Adapun para peserta dalam Pekan Balet I/1982, dengan membawa konsep balet citra Indonesia ini tidak hanya dari Jakarta, melainkan datang dari beberapa daerah lain. Berikut dirunut grup-grup peserta beserta garapan mereka:
(Image: Tabel peserta Pekan Balet I-1982)
Nama Grup | Peragaan Tari | Garapan Baru |
Sumber Cipta pimpinan Farida Feisol (Jakarta). | “Introspeksi III” (penata tari: Farida Feisol), “Ouverture dari Mikado” (penata tari: Farida Feisol). | “Gunung Agung Meletus” (penata tari: Farida Feisol, pemusik dan ide cerita: Trisutji Djulianti Kamal). |
Tunas Jaya pimpinan Ny. Ratnawati (Jakarta). | “Waltz of The Flower” (penata tari: Ny. Ratnawati), “Tari Selendang” (penata tari: Ny. Ratnawati), “Tari Katu” (penata tari: Ny. Ratnawati), “Tari Patung Kucing dan Ikan” (penata tari: Ny. Ratnawati), “Tari Hasil Bumi” (penata tari: Ny. Ratnawati). | “Anak Nakal” (penata tari: Ny.
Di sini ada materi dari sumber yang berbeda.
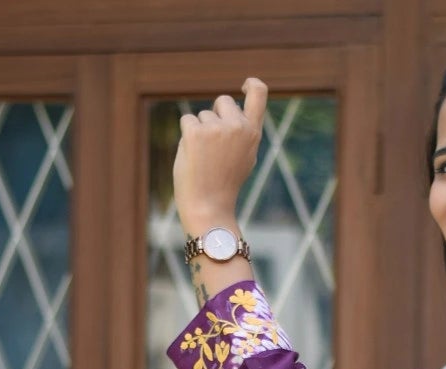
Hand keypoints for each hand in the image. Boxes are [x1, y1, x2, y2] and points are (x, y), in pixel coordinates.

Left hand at [174, 78, 267, 234]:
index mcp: (253, 133)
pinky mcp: (195, 133)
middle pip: (223, 101)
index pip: (259, 94)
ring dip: (200, 132)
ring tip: (205, 159)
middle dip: (215, 116)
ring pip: (203, 115)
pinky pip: (187, 121)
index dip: (251, 83)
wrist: (209, 208)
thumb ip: (241, 132)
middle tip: (214, 146)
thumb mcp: (243, 157)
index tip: (244, 84)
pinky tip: (193, 156)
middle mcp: (238, 127)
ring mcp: (217, 129)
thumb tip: (231, 107)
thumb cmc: (224, 185)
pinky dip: (186, 137)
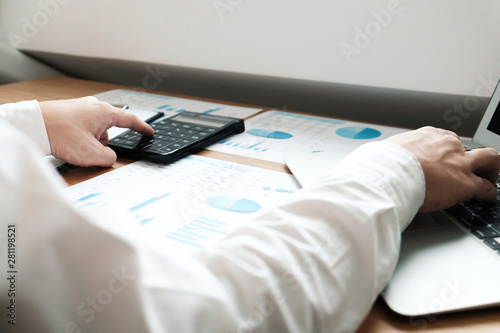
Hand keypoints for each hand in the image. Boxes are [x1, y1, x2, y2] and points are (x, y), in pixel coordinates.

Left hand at [40, 96, 153, 166]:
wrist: (31, 126)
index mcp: (104, 112)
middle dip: (101, 144)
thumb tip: (109, 157)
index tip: (149, 132)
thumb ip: (109, 158)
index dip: (142, 128)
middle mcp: (93, 106)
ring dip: (88, 142)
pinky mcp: (68, 112)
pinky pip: (81, 129)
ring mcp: (80, 108)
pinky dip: (77, 138)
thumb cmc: (58, 134)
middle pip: (108, 130)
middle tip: (89, 151)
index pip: (130, 120)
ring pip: (94, 131)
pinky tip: (66, 142)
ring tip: (72, 147)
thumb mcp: (91, 154)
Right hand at [385, 127, 499, 211]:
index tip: (445, 159)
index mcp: (427, 136)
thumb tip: (371, 162)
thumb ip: (387, 156)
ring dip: (490, 171)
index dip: (448, 152)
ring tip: (488, 181)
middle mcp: (447, 145)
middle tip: (471, 168)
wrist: (388, 174)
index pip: (446, 140)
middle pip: (470, 147)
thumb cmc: (382, 163)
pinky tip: (488, 199)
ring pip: (489, 160)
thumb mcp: (385, 151)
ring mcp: (459, 163)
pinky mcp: (465, 183)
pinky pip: (486, 187)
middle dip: (474, 158)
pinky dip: (489, 194)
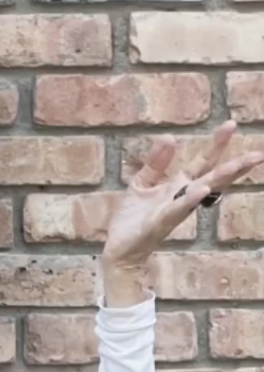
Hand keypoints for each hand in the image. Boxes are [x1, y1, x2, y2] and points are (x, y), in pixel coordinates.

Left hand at [102, 120, 263, 269]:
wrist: (121, 247)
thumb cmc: (135, 217)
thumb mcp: (143, 182)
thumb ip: (157, 162)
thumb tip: (171, 137)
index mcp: (180, 186)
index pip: (204, 162)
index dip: (216, 144)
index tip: (230, 124)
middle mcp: (184, 198)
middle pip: (213, 178)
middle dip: (235, 166)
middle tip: (258, 154)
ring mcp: (175, 210)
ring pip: (202, 193)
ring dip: (219, 180)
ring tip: (237, 164)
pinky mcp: (160, 222)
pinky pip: (176, 209)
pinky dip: (188, 200)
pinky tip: (199, 189)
Ratnawati, pemusik: Joko S.). |
Nritya Sundara & Kursus Ballet IKJ/LPKJ (Jakarta). | “Etude C” (peragaan oleh murid-murid umur 8-11 tahun), “Etude B” (peragaan oleh murid-murid umur 11-14 tahun), “Etude A” (peragaan oleh murid-murid umur 14-17 tahun). | “Bangun Desa” (penata tari: Sunny Pranata & Marga, penata artistik: Yulianti Parani). |
Dewi Ballet Studio pimpinan Dewi Rani (Surabaya). | “Classic Variation” (penata tari: Dewi Rani), “Sungut” (penata tari: Dewi Rani), “Tango” (penata tari: Dewi Rani), “Balita” (penata tari: Dewi Rani), “Equinoxe” (penata tari: Dewi Rani). | “Credulous” (penata tari: Dewi Rani) & “Hitam Putih dalam Khayal” (penata tari: Iko Sidharta). |
Grup Narinda pimpinan Tintin Baktir (Semarang). | “Tari Persembahan” (penata tari: Tintin Baktir) & “Tari Pelangi” (penata tari: Tintin Baktir). | “Panji Laras” (penata tari: Tintin Baktir). |
Grup Utarina pimpinan Ny. Yuce Hidayat (Cirebon). | “Victoria Dance” (penata tari: Ny. Yuce Hidayat) & “Bunga dan Cinta” (penata tari Ny. Yuce Hidayat). | – |
Grup Cicilia pimpinan Ade Siregar (Jakarta) | “Pink In Dance” (penata tari: Ade Siregar) & “Tik-Tok” (penata tari: Ade Siregar). | “Keleting Kuning” (penata tari: Ade Siregar). |
Grup Yenni Muliaty pimpinan Yenni Muliaty (Jakarta). | “Tari Berdoa” (penata tari: Yenni Muliaty), “Tari 8 Teman” (penata tari: Yenni Muliaty), “Tari Rebana dan Tepuk Tangan” (penata tari: Yenni Muliaty), “Tari Nelayan” (penata tari: Yenni Muliaty). | “Bawang Merah dan Bawang Putih” (penata tari: Yenni Muliaty). |
Art Galina Ballet pimpinan Jeanne Oentari (Malang). | Ballet Klasik “Three Point” (penata tari: Ine Indriati, Nanik Handoko, Chatarina), Ballet Klasik “Embun Pagi” (penata tari: Jeanne Oentari), Ballet Character “Tari Hungaria” (penata tari: Jeanne Oentari), Ballet Modern “Tari Cobra” (penata tari Jeanne Oentari). | – |
Namarina pimpinan Nanny Lubis. | “Allegro” & “Finale” dari “Symphonie in C” (penata tari: Balanchine, ditata kembali oleh Maya Tamara/Nanny Lubis). | “Nyi Endit” (penata tari: Maya Tamara & Nanny Lubis). |
Konsep balet bercitra Indonesia yang ditawarkan melalui Pekan Balet I/1982 merupakan ‘barang baru’ bagi sebagian besar peserta. Harian Kompas dalam catatannya menuliskan bahwa sempat ada keluhan saat diskusi akhir agenda tersebut. Para peserta dari luar Jakarta bahkan kebingungan dan mengaku terpaksa menciptakan balet bercitra Indonesia supaya dapat ikut serta. Mereka merasa tidak tahu bagaimana proses penggabungan balet dengan tari lain dapat dilakukan. Tapi semangat mereka tidak pupus, mereka menyatakan, “Sebagai orang Indonesia, kami juga ingin bisa melakukannya” (“Diskusi Balet: Masih Dipertanyakan Citra Indonesia dalam Balet”, Kompas, 2 Desember 1982).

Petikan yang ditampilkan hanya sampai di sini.